¿Qué harías si encontraras un lince en la puerta de tu casa? Estos vecinos de Toledo lo vivieron
El animal, una especie emblemática en recuperación, descansó en el porche de un chalet y fue grabado por Protección Civil
Javier Castaño
Los vecinos de Argés, un municipio situado a menos de diez kilómetros de Toledo capital, vivieron este fin de semana una escena insólita: un lince ibérico fue visto paseando tranquilamente por las calles de una urbanización. El animal, de aspecto sereno, incluso se introdujo en una vivienda y se tumbó a descansar en el porche de un chalet deshabitado.
Las imágenes fueron captadas por miembros de la Agrupación de Protección Civil de Ajofrín y publicadas en redes sociales, generando un gran interés en la zona. El suceso se enmarca en un contexto de expansión controlada de esta especie en peligro de extinción, pero cuya recuperación es uno de los grandes logros de la conservación en España.
Toledo, uno de los grandes refugios del lince ibérico
Aunque pueda parecer excepcional, la presencia de este felino en Argés no es un hecho aislado. Castilla-La Mancha, y en particular la provincia de Toledo, albergan una de las poblaciones más importantes de lince ibérico de toda España. Según los últimos datos oficiales, la comunidad cuenta con 942 ejemplares, lo que representa el 46 % del total nacional.

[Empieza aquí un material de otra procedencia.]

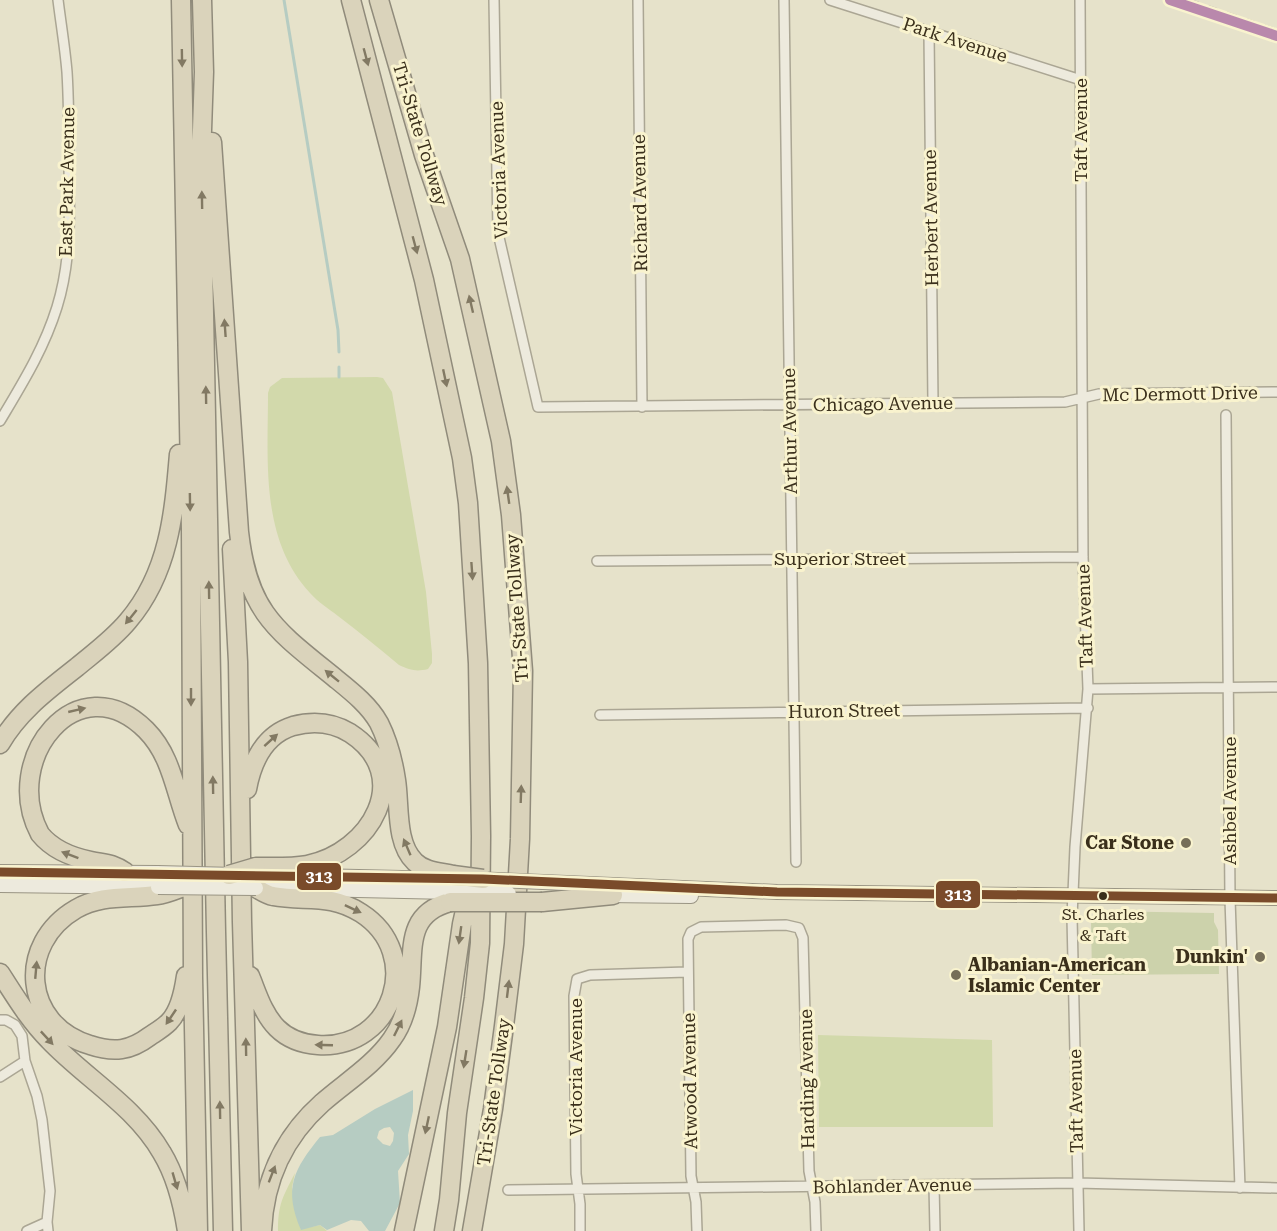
<svg xmlns="http://www.w3.org/2000/svg" width="1277" height="1231" font-family="'Roboto Serif',serif">
	<style>
		.green { fill: #d2d9ab }
		.cemetery { fill: #ccd2ab }
		.water { fill: #b6ccc2; fill-rule: evenodd }
		.lines { fill: none; stroke-linecap: round; stroke-linejoin: round }
		.stream { stroke: #b6ccc2; stroke-width: 3 }
		.street-casing { stroke: #aba694; stroke-width: 12 }
		.secondary-casing { stroke: #9a9584; stroke-width: 16 }
		.highway-casing { stroke: #908b7b; stroke-width: 21 }
		.street { stroke: #edeadd; stroke-width: 9 }
		.secondary { stroke: #edeadd; stroke-width: 14 }
		.highway { stroke: #dad3bb; stroke-width: 18 }
		.rail { stroke: #aca99d; stroke-width: 3; stroke-dasharray: 10 10; stroke-linecap: butt }
		.secondary-bridge-casing { stroke: #9a9584; stroke-width: 16; stroke-linecap: butt }
		.highway-bridge-casing { stroke: #908b7b; stroke-width: 21; stroke-linecap: butt }
		.secondary-bridge { stroke: #edeadd; stroke-width: 14 }
		.highway-bridge { stroke: #dad3bb; stroke-width: 18 }
		.bus-1-casing { stroke: #f9f3ce; stroke-width: 14 }
		.bus-1 { stroke: #7a4b2a; stroke-width: 9 }
		.rail-1-casing { stroke: #f9f3ce; stroke-width: 15 }
		.rail-1 { stroke: #b988ac; stroke-width: 10 }
		.oneway { fill: #827963 }
		.poi-dot { fill: #766e58; stroke: #f9f3ce; stroke-width: 2 }
		.bus-dot { fill: #3a2f1b; stroke: #f9f3ce; stroke-width: 2 }
		.labels { text-anchor: middle; stroke-width: 6; stroke-linejoin: round; paint-order: stroke }
		.bus-label { font-size: 16px; fill: #3a2f1b; stroke: #f9f3ce }
		.street-label { font-size: 18px; fill: #3a2f1b; stroke: #f9f3ce }
		.poi-label { font-size: 18px; font-weight: bold; fill: #3a2f1b; stroke: #f9f3ce; text-anchor: end }
		.line-badge { stroke: #f9f3ce; stroke-width: 2 }
		.badge-label { font-size: 16px; text-anchor: middle; font-weight: bold; fill: #fff }
	</style>
	<rect width="100%" height="100%" fill="#e6e2ca"/>
	<path class="green" d="M377,377L383,378L392,392L426,592L432,654V663L428,669C416,672 410,670 399,665C379,648 359,632 338,616C329,609 318,602 310,593C260,539 268,461 268,393L270,387L282,378Z
		M818,1035L992,1040L993,1127H819Z
		M295,1173L292,1187L301,1229L320,1225L327,1231H278C278,1203 283,1197 295,1173Z"/>
	<path class="cemetery" d="M1099,911L1214,913V922L1218,930L1219,974L1092,975L1091,921Z"/>
	<path class="water" d="M413,1090V1111L408,1135L409,1154L398,1171L400,1203L385,1231H369L361,1221L351,1220L327,1230L320,1225L301,1230C283,1188 294,1169 320,1137L333,1135L375,1109ZM390,1127L394,1133L393,1141L390,1146L383,1144L377,1138L379,1131L384,1128Z"/>
	<g class="lines">
		<path class="stream" d="M284,0L338,330L339,352
			M339,377V367"/>
		<g class="street-casing">
			<path id="street" d="M494,0L498,233L538,407L1065,402L1099,394L1277,392
				M638,0L642,407
				M784,0L796,862
				M830,0L1081,80
				M929,33L933,403
				M1226,415L1230,899L1240,1188
				M0,421C22,384 44,349 57,307C71,262 70,215 69,168C69,136 69,104 67,72C65,48 61,24 58,0
				M597,561L1083,557
				M1088,689L1277,687
				M600,715L1088,708
				M0,1020H6L15,1025L22,1036L25,1061L37,1096L42,1120L50,1191L47,1222L48,1231
				M0,1077L25,1061
				M934,1185L935,1231
				M508,1190L1077,1183L1277,1188
				M27,1231L47,1222
				M580,1231V1204L576,1174L574,996L577,979L590,975L687,972
				M697,1231L696,1202L691,1176L688,939L691,932L701,927L786,925L799,928L803,938L809,1171L815,1202L816,1231
				M1079,1231L1072,917L1075,847L1088,689L1083,557L1080,0"/>
		</g>
		<g class="secondary-casing">
			<path id="secondary" d="M0,872L157,873
				M272,875L445,879
				M543,882L777,892L1277,898
				M0,885L158,887
				M264,888L451,892
				M605,895L691,896"/>
		</g>
		<g class="highway-casing">
			<path id="highway" d="M181,0L191,529L193,977L198,1231
				M202,0L204,72L201,159L216,932L223,1231
				M351,0L424,280L462,458L468,503L478,663L481,836L480,943L474,998L457,1113L449,1200L444,1231
				M379,0L424,155L460,259L501,441L511,515L523,671L520,839L514,944L504,1026L493,1109L472,1231
				M212,142L239,532C248,613 276,630 335,678C351,691 369,705 379,723C388,741 393,760 396,780C400,805 395,843 415,862C425,872 440,872 453,875
				M232,549L238,662L242,922L251,1231
				M0,744C19,711 48,690 77,667C95,652 113,639 128,621C169,573 174,514 179,454
				M247,789C252,762 264,735 293,726C312,721 332,722 350,733C416,776 370,853 307,865C290,868 273,867 256,867
				M125,872C112,863 106,864 91,861C71,857 53,850 40,834C0,759 78,662 146,730C172,756 175,792 188,825
				M183,887C175,890 166,894 157,895C129,899 102,894 76,909C16,944 23,1025 90,1045C114,1053 130,1051 150,1036C156,1032 163,1028 169,1022C179,1012 184,990 186,976
				M542,902L613,895
				M0,973C15,996 29,1020 49,1040C85,1078 135,1106 162,1153C176,1176 183,1205 187,1231
				M250,976C257,993 263,1014 277,1028C288,1039 303,1044 318,1045C393,1050 425,954 361,913C330,893 304,902 273,896C267,895 261,891 256,888
				M262,1231C264,1181 284,1137 322,1103C346,1082 374,1065 392,1039C403,1024 408,1005 410,987C414,950 405,914 450,902
				M404,1231L447,1027L462,924L470,888"/>
		</g>
		<use href="#street" class="street"/>
		<use href="#secondary" class="secondary"/>
		<use href="#highway" class="highway"/>
		<path class="rail" d="M1189,0L1277,30"/>
		<g class="secondary-bridge-casing">
			<path id="secondary-bridge" d="M157,873L236,875
				M473,879L543,882
				M158,887L256,888
				M451,892L509,894"/>
		</g>
		<g class="highway-bridge-casing">
			<path id="highway-bridge" d="M229,875L256,867
				M453,875L483,879
				M450,902H542"/>
		</g>
		<use href="#secondary-bridge" class="secondary-bridge"/>
		<use href="#highway-bridge" class="highway-bridge"/>
		<g class="bus-1-casing">
			<path id="bus-1" d="M0,872L483,879L777,892L1277,898"/>
		</g>
		<use href="#bus-1" class="bus-1"/>
		<g class="rail-1-casing">
			<path id="rail-1" d="M1170,0L1277,36"/>
		</g>
		<use href="#rail-1" class="rail-1"/>
	</g>
	<defs><path id="oneway-solid" d="M-6-.8H1V-3.2L6.5 0L1 3.2V.8H-6Z" transform="scale(1.5)"/></defs>
	<g class="oneway">
		<use href="#oneway-solid" transform="translate(366 57) rotate(75)"/>
		<use href="#oneway-solid" transform="translate(182 58) rotate(89)"/>
		<use href="#oneway-solid" transform="translate(202 200) rotate(-91)"/>
		<use href="#oneway-solid" transform="translate(415 245) rotate(75)"/>
		<use href="#oneway-solid" transform="translate(471 304) rotate(-103)"/>
		<use href="#oneway-solid" transform="translate(225 328) rotate(-94)"/>
		<use href="#oneway-solid" transform="translate(445 378) rotate(78)"/>
		<use href="#oneway-solid" transform="translate(206 395) rotate(-91)"/>
		<use href="#oneway-solid" transform="translate(508 495) rotate(-98)"/>
		<use href="#oneway-solid" transform="translate(190 502) rotate(89)"/>
		<use href="#oneway-solid" transform="translate(472 571) rotate(86)"/>
		<use href="#oneway-solid" transform="translate(209 590) rotate(-91)"/>
		<use href="#oneway-solid" transform="translate(131 617) rotate(129)"/>
		<use href="#oneway-solid" transform="translate(332 676) rotate(-141)"/>
		<use href="#oneway-solid" transform="translate(191 697) rotate(90)"/>
		<use href="#oneway-solid" transform="translate(77 710) rotate(-13)"/>
		<use href="#oneway-solid" transform="translate(271 740) rotate(-42)"/>
		<use href="#oneway-solid" transform="translate(213 785) rotate(-91)"/>
		<use href="#oneway-solid" transform="translate(521 794) rotate(-88)"/>
		<use href="#oneway-solid" transform="translate(407 847) rotate(-113)"/>
		<use href="#oneway-solid" transform="translate(70 855) rotate(-159)"/>
		<use href="#oneway-solid" transform="translate(353 909) rotate(25)"/>
		<use href="#oneway-solid" transform="translate(460 935) rotate(98)"/>
		<use href="#oneway-solid" transform="translate(36 970) rotate(-85)"/>
		<use href="#oneway-solid" transform="translate(508 989) rotate(-83)"/>
		<use href="#oneway-solid" transform="translate(171 1017) rotate(124)"/>
		<use href="#oneway-solid" transform="translate(398 1028) rotate(-64)"/>
		<use href="#oneway-solid" transform="translate(47 1038) rotate(47)"/>
		<use href="#oneway-solid" transform="translate(324 1045) rotate(-178)"/>
		<use href="#oneway-solid" transform="translate(246 1047) rotate(-91)"/>
		<use href="#oneway-solid" transform="translate(465 1059) rotate(99)"/>
		<use href="#oneway-solid" transform="translate(220 1110) rotate(-91)"/>
		<use href="#oneway-solid" transform="translate(427 1125) rotate(102)"/>
		<use href="#oneway-solid" transform="translate(272 1174) rotate(-69)"/>
		<use href="#oneway-solid" transform="translate(175 1181) rotate(74)"/>
	</g>
	<g class="poi-dot">
		<circle cx="1186" cy="843" r="6"/>
		<circle cx="1260" cy="957" r="6"/>
		<circle cx="956" cy="975" r="6"/>
	</g>
	<circle class="bus-dot" cx="1103" cy="896" r="5"/>
	<g class="labels">
		<g class="bus-label">
			<text x="1103" y="920">St. Charles<tspan x="1103" dy="21">&amp; Taft</tspan></text>
		</g>
		<g class="street-label">
			<text transform="translate(955 40) rotate(18)" y="6">Park Avenue</text>
			<text transform="translate(1081 130) rotate(-90)" y="6">Taft Avenue</text>
			<text transform="translate(420 134) rotate(73)" y="6">Tri-State Tollway</text>
			<text transform="translate(499 170) rotate(-92)" y="6">Victoria Avenue</text>
			<text transform="translate(67 182) rotate(-89)" y="6">East Park Avenue</text>
			<text transform="translate(640 203) rotate(-91)" y="6">Richard Avenue</text>
			<text transform="translate(931 218) rotate(-91)" y="6">Herbert Avenue</text>
			<text transform="translate(1180 394) rotate(-1)" y="6">Mc Dermott Drive</text>
			<text transform="translate(883 404) rotate(-1)" y="6">Chicago Avenue</text>
			<text transform="translate(790 431) rotate(-91)" y="6">Arthur Avenue</text>
			<text x="840" y="565">Superior Street</text>
			<text transform="translate(517 608) rotate(-94)" y="6">Tri-State Tollway</text>
			<text transform="translate(1085 616) rotate(-92)" y="6">Taft Avenue</text>
			<text transform="translate(844 711) rotate(-1)" y="6">Huron Street</text>
			<text transform="translate(1230 801) rotate(-90)" y="6">Ashbel Avenue</text>
			<text transform="translate(576 1067) rotate(-90)" y="6">Victoria Avenue</text>
			<text transform="translate(807 1079) rotate(-91)" y="6">Harding Avenue</text>
			<text transform="translate(690 1081) rotate(-91)" y="6">Atwood Avenue</text>
			<text transform="translate(494 1092) rotate(-82)" y="6">Tri-State Tollway</text>
			<text transform="translate(1076 1101) rotate(-91)" y="6">Taft Avenue</text>
			<text transform="translate(892 1186) rotate(-1)" y="6">Bohlander Avenue</text>
		</g>
		<g class="poi-label">
			<text x="1174" y="849">Car Stone</text>
			<text x="1248" y="963">Dunkin'</text>
			<text x="968" y="971" text-anchor="start">Albanian-American<tspan x="968" dy="21">Islamic Center</tspan></text>
		</g>
	</g>
	<g class="line-badge">
		<rect x="296" y="862" width="46" height="29" rx="6" fill="#7a4b2a"/>
		<rect x="935" y="880" width="46" height="29" rx="6" fill="#7a4b2a"/>
	</g>
	<g class="badge-label">
		<text x="319" y="882">313</text>
		<text x="958" y="900">313</text>
	</g>
</svg>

La comarca de los Montes de Toledo, donde nació en libertad el lince que ahora se desplaza por la Comunidad de Madrid, es la zona con mayor concentración de estos animales en Castilla-La Mancha, con 468 ejemplares registrados.
Le sigue la Sierra Morena Oriental, entre Albacete y Ciudad Real, con 305 linces. Estas cifras reflejan el buen estado de salud de la especie en la región, gracias a décadas de esfuerzos de reintroducción y protección.

La expansión del lince y su impacto en áreas urbanas
La expansión del lince ibérico hacia nuevas zonas ha provocado apariciones cada vez más frecuentes cerca de núcleos urbanos, como ya ocurrió recientemente en la Comunidad de Madrid con el joven lince Uraclio, nacido en los Montes de Toledo. Las autoridades recuerdan que se trata de una especie protegida, y piden prudencia y respeto si se detecta su presencia, sin intentar acercarse o alimentarlo.
Aunque estos encuentros no suponen un peligro para las personas, sí reflejan la necesidad de seguir monitorizando el comportamiento de los linces a medida que su hábitat natural se entrelaza con el humano. La colaboración entre administraciones, asociaciones conservacionistas y cuerpos de emergencia está resultando clave para garantizar su supervivencia sin generar conflictos.